▶ What is being asked
Copy out verbatim the lines in the rows below, from the line containing "Clermont - Niort : les réactions" through the line containing "Mettez le club", inclusive.

+ + + + +

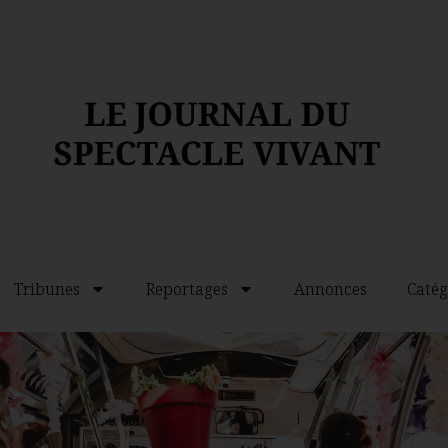
Tribunes
Reportages
Annonces
Catég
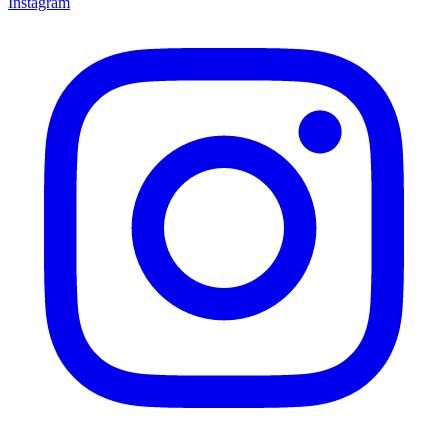
Instagram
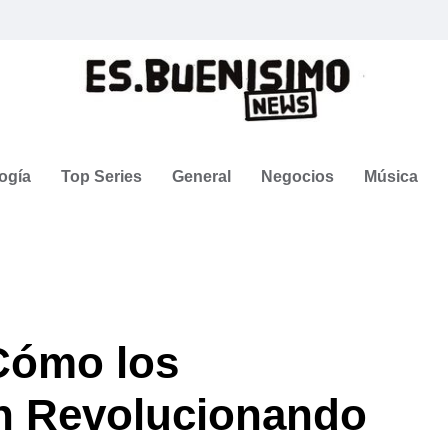
ogía
Top Series
General
Negocios
Música
Cómo los
n Revolucionando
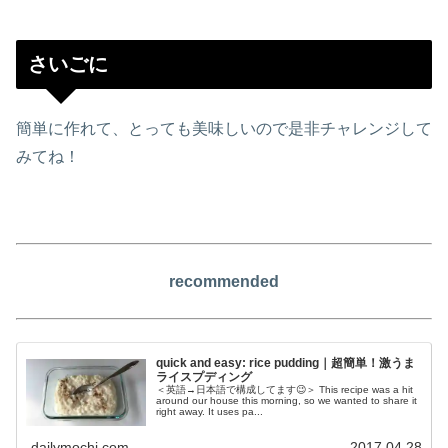
さいごに
簡単に作れて、とっても美味しいので是非チャレンジして
みてね！
recommended
quick and easy: rice pudding｜超簡単！激うま
ライスプディング
＜英語→日本語で構成してます😉＞ This recipe was a hit
around our house this morning, so we wanted to share it
right away. It uses pa...
dailymochi.com
2017.04.28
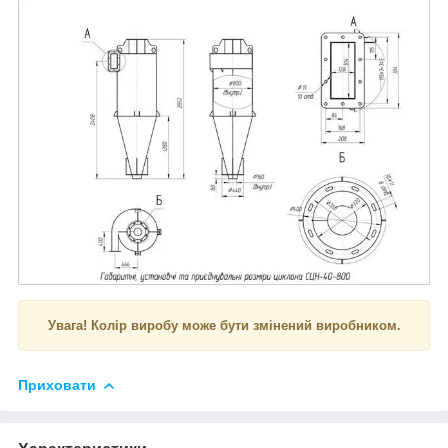
Увага! Колір виробу може бути змінений виробником.
Приховати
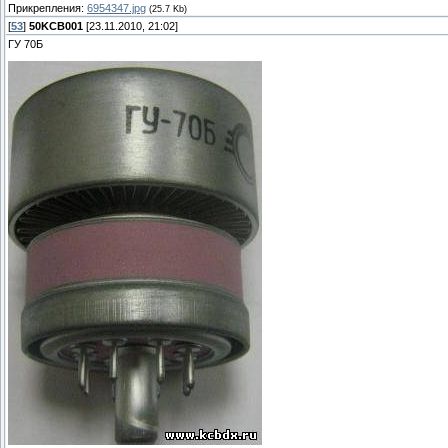
Прикрепления:
6954347.jpg
(25.7 Kb)
[
53
]
50KCB001
[23.11.2010, 21:02]
ГУ 70Б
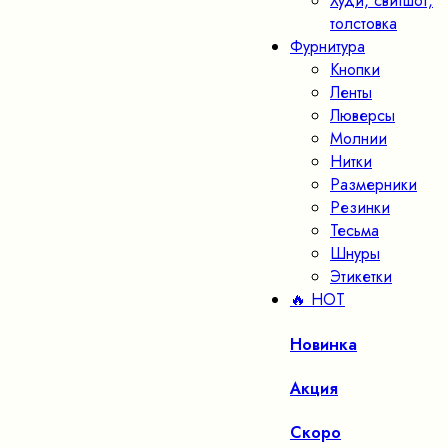
Худи, свитшот,
толстовка
Фурнитура
Кнопки
Ленты
Люверсы
Молнии
Нитки
Размерники
Резинки
Тесьма
Шнуры
Этикетки
🔥 HOT
Новинка
Акция
Скоро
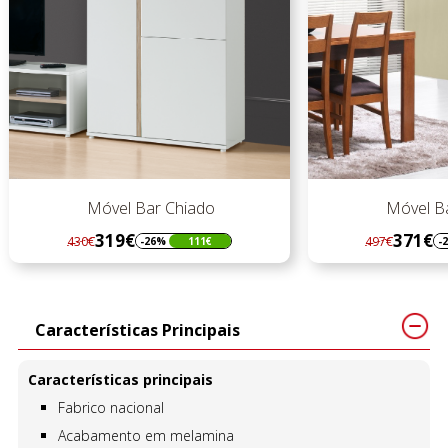
Móvel Bar Chiado
Móvel Bar
319€
371€
430€
497€
-26%
111€
-25
Regular
Preço
Regular
Preço
preço
preço
Características Principais
Características principais
Fabrico nacional
Acabamento em melamina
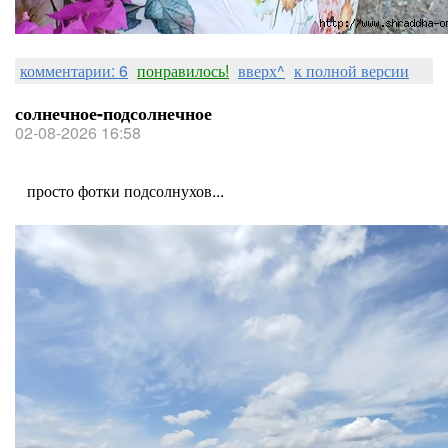
комментарии: 6
понравилось!
вверх^
к полной версии
солнечное-подсолнечное
02-08-2026 16:58
просто фотки подсолнухов...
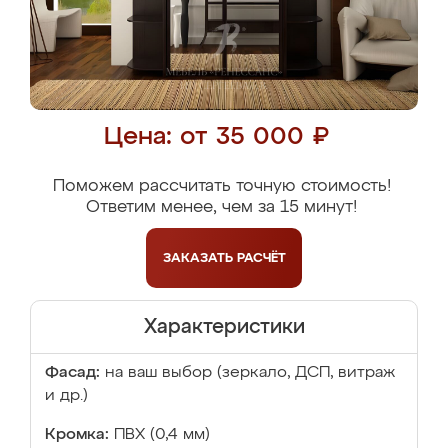
Цена: от 35 000 ₽
Поможем рассчитать точную стоимость!
Ответим менее, чем за 15 минут!
ЗАКАЗАТЬ
РАСЧЁТ
Характеристики
Фасад:
на ваш выбор (зеркало, ДСП, витраж
и др.)
Кромка:
ПВХ (0,4 мм)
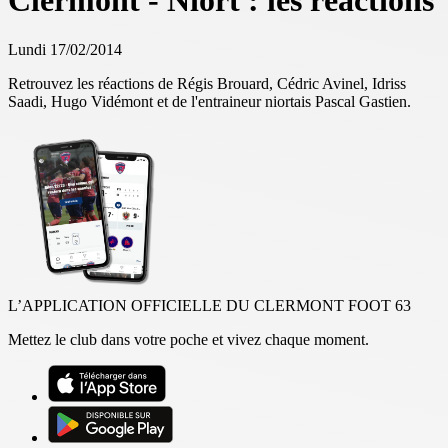
Clermont - Niort : les réactions
Lundi 17/02/2014
Retrouvez les réactions de Régis Brouard, Cédric Avinel, Idriss
Saadi, Hugo Vidémont et de l'entraineur niortais Pascal Gastien.
L’APPLICATION OFFICIELLE DU CLERMONT FOOT 63
Mettez le club dans votre poche et vivez chaque moment.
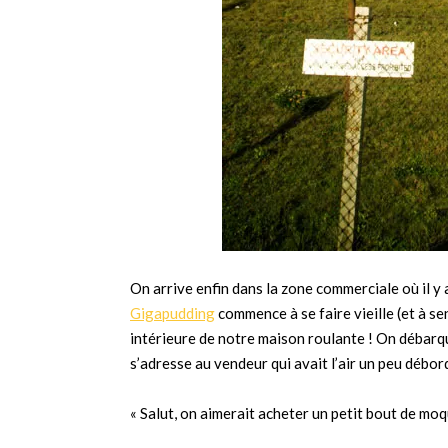
On arrive enfin dans la zone commerciale où il y
Gigapudding
commence à se faire vieille (et à se
intérieure de notre maison roulante ! On débarq
s’adresse au vendeur qui avait l’air un peu débor
« Salut, on aimerait acheter un petit bout de moq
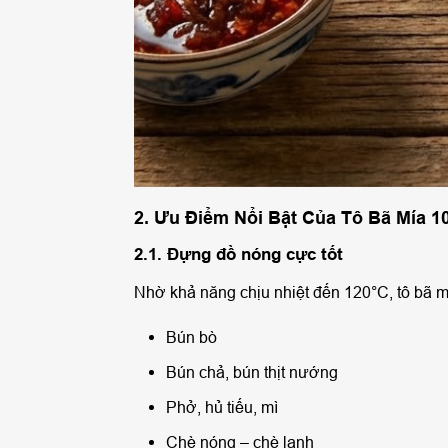
2. Ưu Điểm Nổi Bật Của Tô Bã Mía 1
2.1. Đựng đồ nóng cực tốt
Nhờ khả năng chịu nhiệt đến 120°C, tô bã m
Bún bò
Bún chả, bún thịt nướng
Phở, hủ tiếu, mì
Chè nóng – chè lạnh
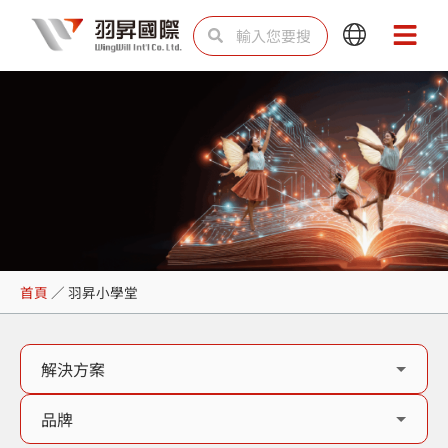
跳
搜
搜
Main
Main
至
尋
尋
Menu
Menu
主
要
內
容
羽昇小學堂
首頁
／
羽昇小學堂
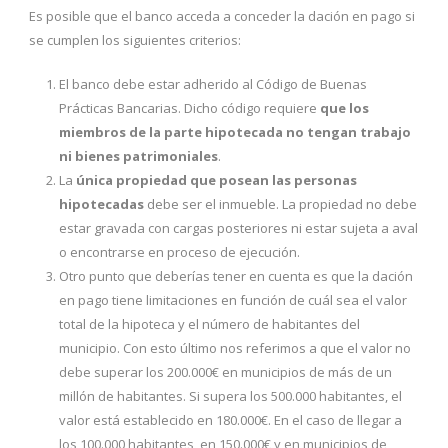
Es posible que el banco acceda a conceder la dación en pago si
se cumplen los siguientes criterios:
El banco debe estar adherido al Código de Buenas
Prácticas Bancarias. Dicho código requiere
que los
miembros de la parte hipotecada no tengan trabajo
ni bienes patrimoniales
.
La
única propiedad que posean las personas
hipotecadas
debe ser el inmueble. La propiedad no debe
estar gravada con cargas posteriores ni estar sujeta a aval
o encontrarse en proceso de ejecución.
Otro punto que deberías tener en cuenta es que la dación
en pago tiene limitaciones en función de cuál sea el valor
total de la hipoteca y el número de habitantes del
municipio. Con esto último nos referimos a que el valor no
debe superar los 200.000€ en municipios de más de un
millón de habitantes. Si supera los 500.000 habitantes, el
valor está establecido en 180.000€. En el caso de llegar a
los 100.000 habitantes, en 150.000€ y en municipios de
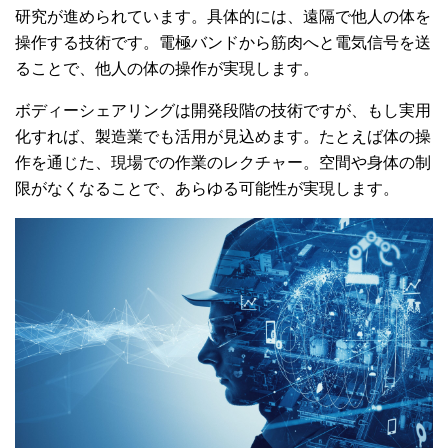
研究が進められています。具体的には、遠隔で他人の体を
操作する技術です。電極バンドから筋肉へと電気信号を送
ることで、他人の体の操作が実現します。
ボディーシェアリングは開発段階の技術ですが、もし実用
化すれば、製造業でも活用が見込めます。たとえば体の操
作を通じた、現場での作業のレクチャー。空間や身体の制
限がなくなることで、あらゆる可能性が実現します。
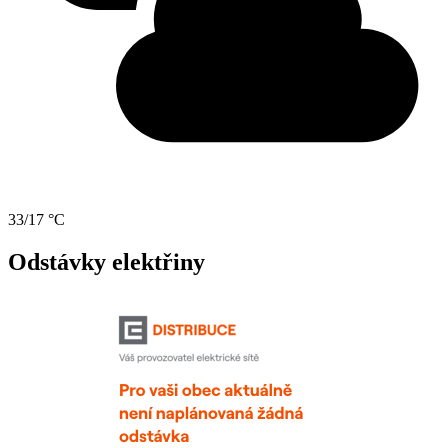
33/17 °C
Odstávky elektřiny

+ + + + +

▶ Response below
Clermont - Niort : les réactions
Lundi 17/02/2014
Retrouvez les réactions de Régis Brouard, Cédric Avinel, Idriss
Saadi, Hugo Vidémont et de l'entraineur niortais Pascal Gastien.
L’APPLICATION OFFICIELLE DU CLERMONT FOOT 63
Mettez le club dans votre poche et vivez chaque moment.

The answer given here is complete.